• **Task prompt**
Can you retype every one of the lines below word for word, leaving the pictures out of your answer?

*** Block opens ***

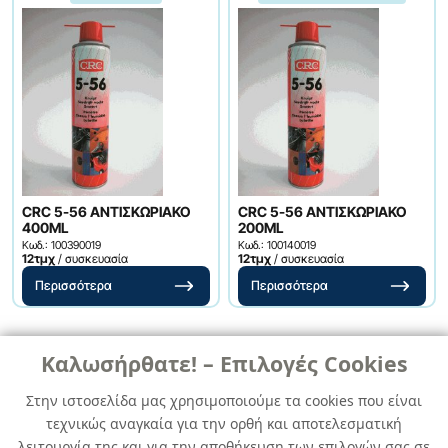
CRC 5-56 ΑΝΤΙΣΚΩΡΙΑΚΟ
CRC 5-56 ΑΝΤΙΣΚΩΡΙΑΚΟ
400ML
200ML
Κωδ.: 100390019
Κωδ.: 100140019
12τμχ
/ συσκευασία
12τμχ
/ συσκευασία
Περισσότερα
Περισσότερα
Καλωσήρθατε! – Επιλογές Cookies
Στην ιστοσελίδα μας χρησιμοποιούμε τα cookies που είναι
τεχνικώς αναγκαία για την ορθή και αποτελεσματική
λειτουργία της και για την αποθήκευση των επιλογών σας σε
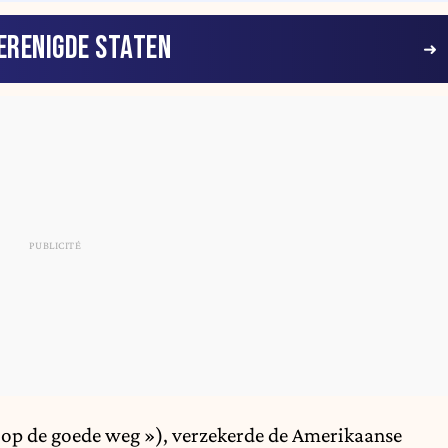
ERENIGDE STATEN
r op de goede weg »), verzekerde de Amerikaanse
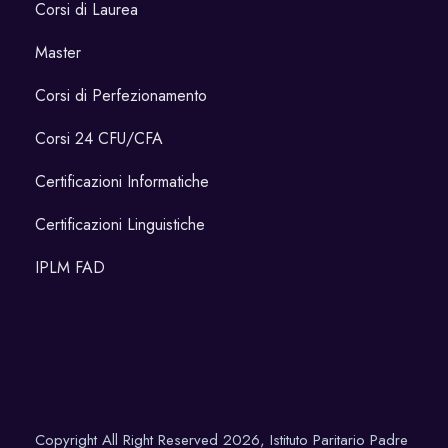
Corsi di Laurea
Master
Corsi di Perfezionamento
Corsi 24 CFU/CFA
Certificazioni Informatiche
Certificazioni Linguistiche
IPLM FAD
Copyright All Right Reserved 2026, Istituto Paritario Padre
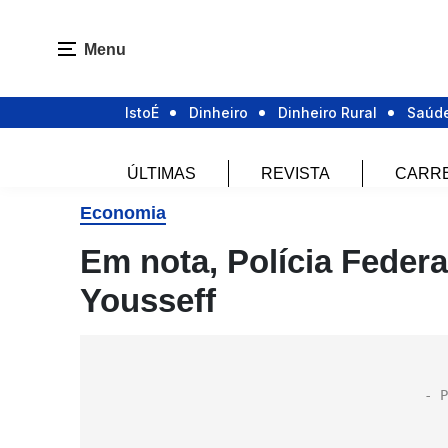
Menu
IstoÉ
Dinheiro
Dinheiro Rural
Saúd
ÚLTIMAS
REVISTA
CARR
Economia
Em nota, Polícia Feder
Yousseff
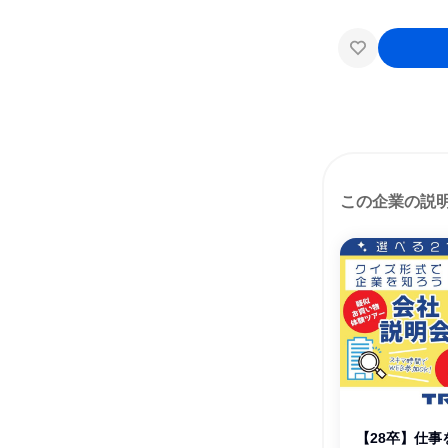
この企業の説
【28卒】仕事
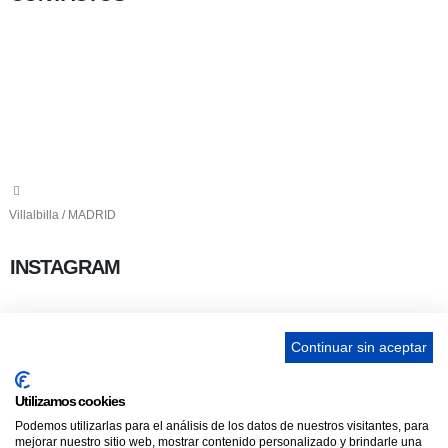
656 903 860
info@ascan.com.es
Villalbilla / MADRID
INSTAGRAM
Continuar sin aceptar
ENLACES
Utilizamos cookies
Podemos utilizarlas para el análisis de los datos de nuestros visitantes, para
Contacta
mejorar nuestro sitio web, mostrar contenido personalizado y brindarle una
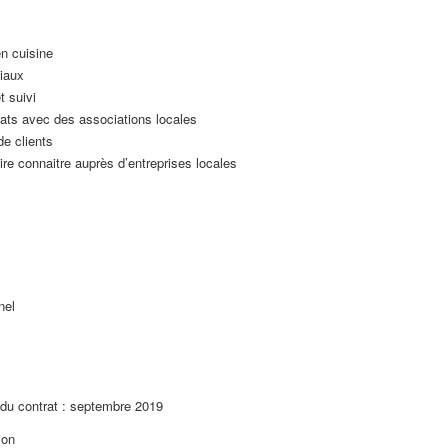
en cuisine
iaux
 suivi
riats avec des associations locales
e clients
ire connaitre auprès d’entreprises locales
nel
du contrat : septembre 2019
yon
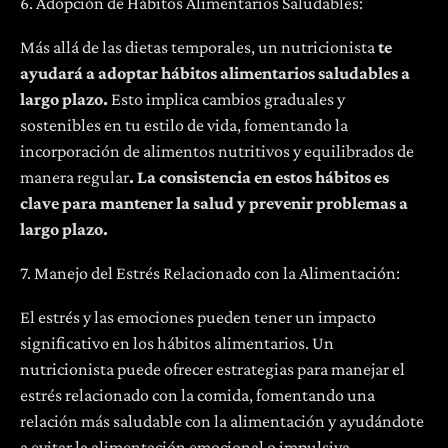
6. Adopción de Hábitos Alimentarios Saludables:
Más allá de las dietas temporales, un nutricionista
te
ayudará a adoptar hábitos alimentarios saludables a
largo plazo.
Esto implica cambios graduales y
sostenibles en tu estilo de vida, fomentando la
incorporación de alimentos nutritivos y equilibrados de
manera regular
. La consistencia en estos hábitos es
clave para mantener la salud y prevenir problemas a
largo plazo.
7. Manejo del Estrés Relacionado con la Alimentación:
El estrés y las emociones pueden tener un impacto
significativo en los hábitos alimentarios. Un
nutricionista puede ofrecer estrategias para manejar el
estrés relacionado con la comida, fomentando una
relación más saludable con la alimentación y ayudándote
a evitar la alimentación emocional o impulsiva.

*** Block closes ***

• **Task result**
CRC 5-56 ΑΝΤΙΣΚΩΡΙΑΚΟ
CRC 5-56 ΑΝΤΙΣΚΩΡΙΑΚΟ
400ML
200ML
Κωδ.: 100390019
Κωδ.: 100140019
12τμχ
/ συσκευασία
12τμχ
/ συσκευασία
Περισσότερα
Περισσότερα
Καλωσήρθατε! – Επιλογές Cookies
Στην ιστοσελίδα μας χρησιμοποιούμε τα cookies που είναι
τεχνικώς αναγκαία για την ορθή και αποτελεσματική
λειτουργία της και για την αποθήκευση των επιλογών σας σε
ERENIGDE STATEN
r op de goede weg »), verzekerde de Amerikaanse
Corsi di Laurea
Master
Corsi di Perfezionamento
Corsi 24 CFU/CFA
Certificazioni Informatiche
Certificazioni Linguistiche
IPLM FAD
Copyright All Right Reserved 2026, Istituto Paritario Padre
Menu
IstoÉ
Dinheiro
Dinheiro Rural
Saúd
ÚLTIMAS
REVISTA
CARR
Economia
Em nota, Polícia Feder
Yousseff
この企業の説
【28卒】仕事
656 903 860
info@ascan.com.es
Villalbilla / MADRID
INSTAGRAM
Continuar sin aceptar
ENLACES
Utilizamos cookies
Podemos utilizarlas para el análisis de los datos de nuestros visitantes, para
Contacta
mejorar nuestro sitio web, mostrar contenido personalizado y brindarle una
en cuisine
iaux
 suivi
riats avec des associations locales
e clients
ire connaitre auprès d’entreprises locales
nel
du contrat : septembre 2019
yon
6. Adopción de Hábitos Alimentarios Saludables:
Más allá de las dietas temporales, un nutricionista
te
ayudará a adoptar hábitos alimentarios saludables a
largo plazo.
Esto implica cambios graduales y
sostenibles en tu estilo de vida, fomentando la
incorporación de alimentos nutritivos y equilibrados de
manera regular
. La consistencia en estos hábitos es
clave para mantener la salud y prevenir problemas a
largo plazo.
7. Manejo del Estrés Relacionado con la Alimentación:
El estrés y las emociones pueden tener un impacto
significativo en los hábitos alimentarios. Un
nutricionista puede ofrecer estrategias para manejar el
estrés relacionado con la comida, fomentando una
relación más saludable con la alimentación y ayudándote
a evitar la alimentación emocional o impulsiva.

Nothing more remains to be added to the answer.